The Trump Organization also owns 30 percent of two Vornado buildings—one in San Francisco and one in Manhattan—entitling it to annual payouts, the Wall Street Journal reported in early February. According to WSJ, the stake in Manhattan’s 1290 Sixth Avenue is valued at $428.9 million, with “$14.7 million in annual cash flow for The Trump Organization.” The media outlet’s sources estimate Trump Organization’s 555 California Street holdings are worth $322.6 million and generate about $8 million annually.
This year, Vornado was also selected to oversee redevelopment of Manhattan’s Moynihan station in partnership with the Related Cos. The project is a 255,000-sq.-ft. revitalization of the James A. Farley Post Office building, in which Long Island Railroad and Amtrak ticket and waiting rooms are located. The project is expected to cost $1.6 billion and will get approximately $1 billion in federal funding. The developers will split the remaining balance in commercial rights. In Vornado’s fourth quarter earnings call on Feb. 14, Roth acknowledged the role of the funding, saying “that will be basically paid for by government and constructed by Skanska.”
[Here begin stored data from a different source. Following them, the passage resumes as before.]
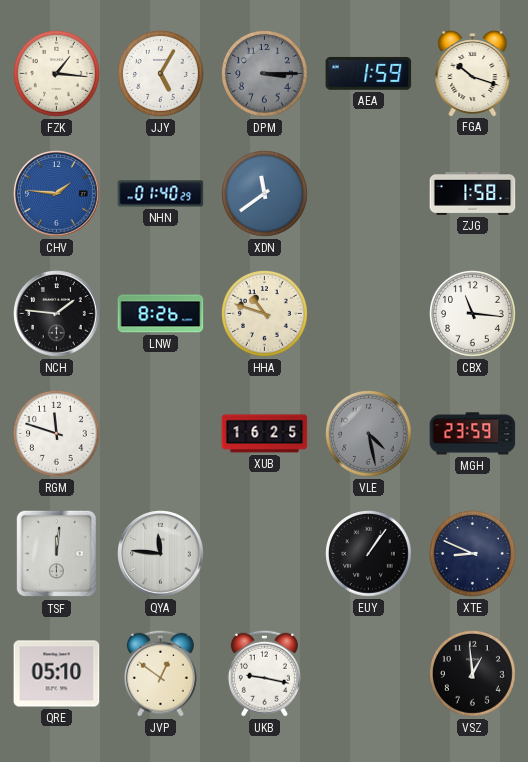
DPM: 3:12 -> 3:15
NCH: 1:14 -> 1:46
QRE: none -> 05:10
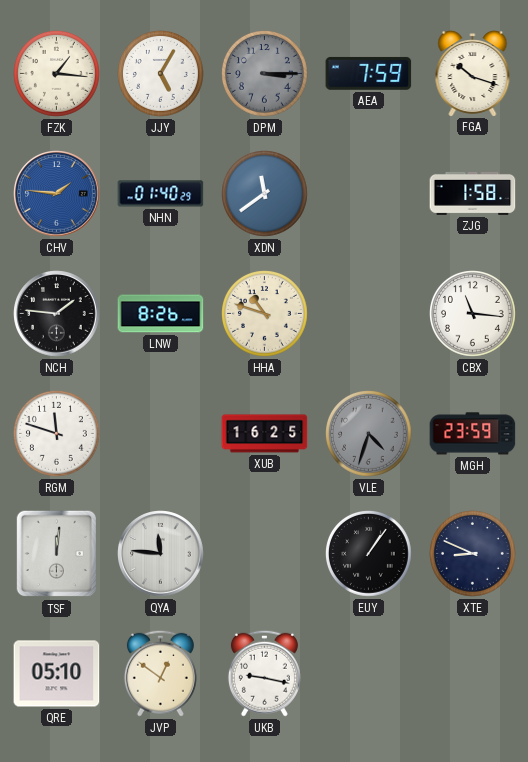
AEA: 1:59 -> 7:59
VLE: 4:28 -> 4:33
VSZ: 12:59 -> none
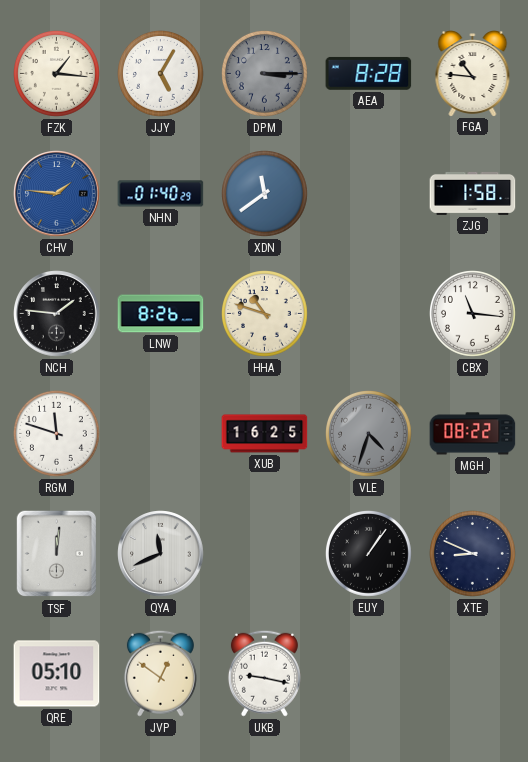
AEA: 7:59 -> 8:28
FGA: 10:18 -> 10:46
MGH: 23:59 -> 08:22
QYA: 11:46 -> 11:41
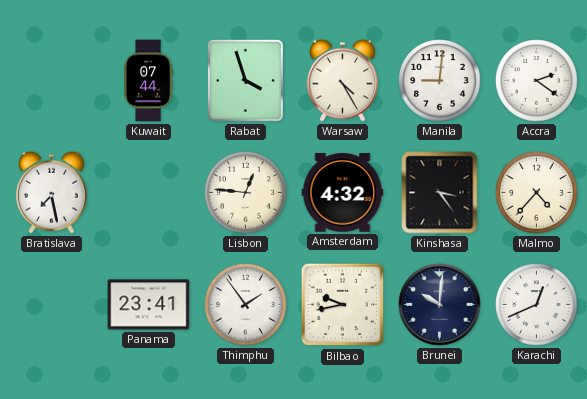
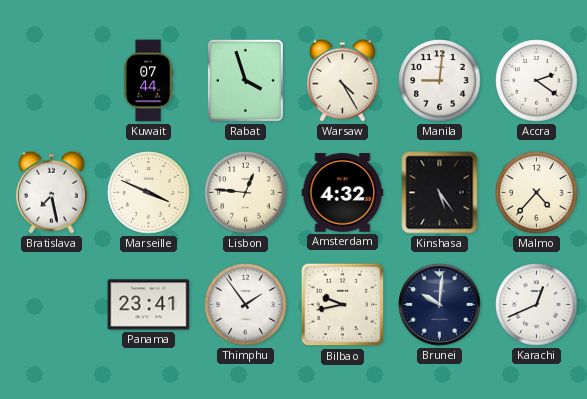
Marseille: none -> 3:49
Kinshasa: 3:24 -> 5:24
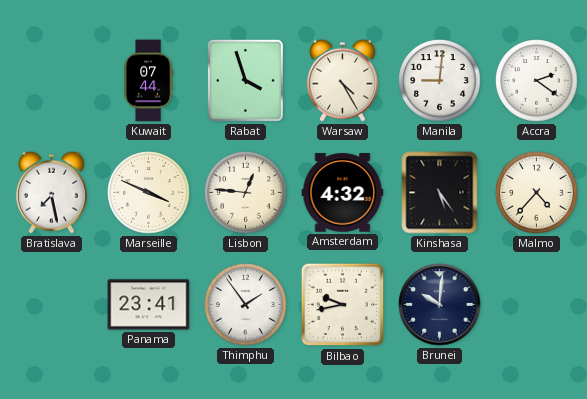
Karachi: 12:41 -> none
When asked by analysts about his work as an infrastructure appointee, Roth replied, “I know President Trump. I know him for a very long time. We have had dealings together. We know each other. I’m honored that he has asked me together with Richard LeFrak to be an advisor to him and the administration with respect to infrastructure matters Infrastructure matters are not political. Everybody—every citizen of America wants our our infrastructure to be robust to be in a good state of repair… I’m an advisor. I’m not a line executive. I’m not in any way an employee of the government. And so this is something that we do when asked. Just as we serve on hospital boards or university boards when asked.”
It can be difficult to prove infrastructure is not political, in light of historical cases such as Alaska’s 2005 “Bridge to Nowhere” debacle and Boston’s O’Neill Jr. Tunnel. The Bridge to Nowhere would have connected Ketchikan (Census Bureau population in 2013: 8,214) to Gravina Island’s airport for an earmarked cost of $223 million in 2005. In 2015, the plan was finally scrapped, according to Reuters, which called it “a symbol of wasteful federal spending on politicians' pet projects.” The O’Neill Jr. Tunnel was named after 47th Speaker of the United States House of Representatives, who championed its construction. It ended up costing about $24 billion, including cost overruns, and continued to need maintenance funding.
“Boston would not have seen the Big Dig without the federal spending which supported it. There’s a reason it was named the Tip O’Neill tunnel,” says Costello. More importantly, allocating money to political needs, not economic needs, can distort pricing, Costello says. And the economic ripples of that can extend through many industries. “It’s hard to say that infrastructure isn’t political—people have to choose whose project gets funded,” Costello adds.
In January, LeFrak told CNBC that he and Roth will bring private industry sensibilities to government and advise on how to "stretch our dollars," while scrutinizing whether investments have "payback or pork."
The LeFrak Organization owns over 400 buildings nationally, a mix of high-end residential, retail, office and hotel properties. Many of the company’s developments are located on or near major sources of transportation infrastructure. LeFrak City, in Queens, New York, sits along the Long Island Expressway, for instance. Its newest Newport residential tower development in Jersey City sits along the Hudson River. In Miami, LeFrak is building a $4 billion, 183-acre master-planned community on a superfund site in partnership with the Soffer family called SoLē Mia. Reportedly, about $150 million of the total cost is being initially funded by the developers themselves.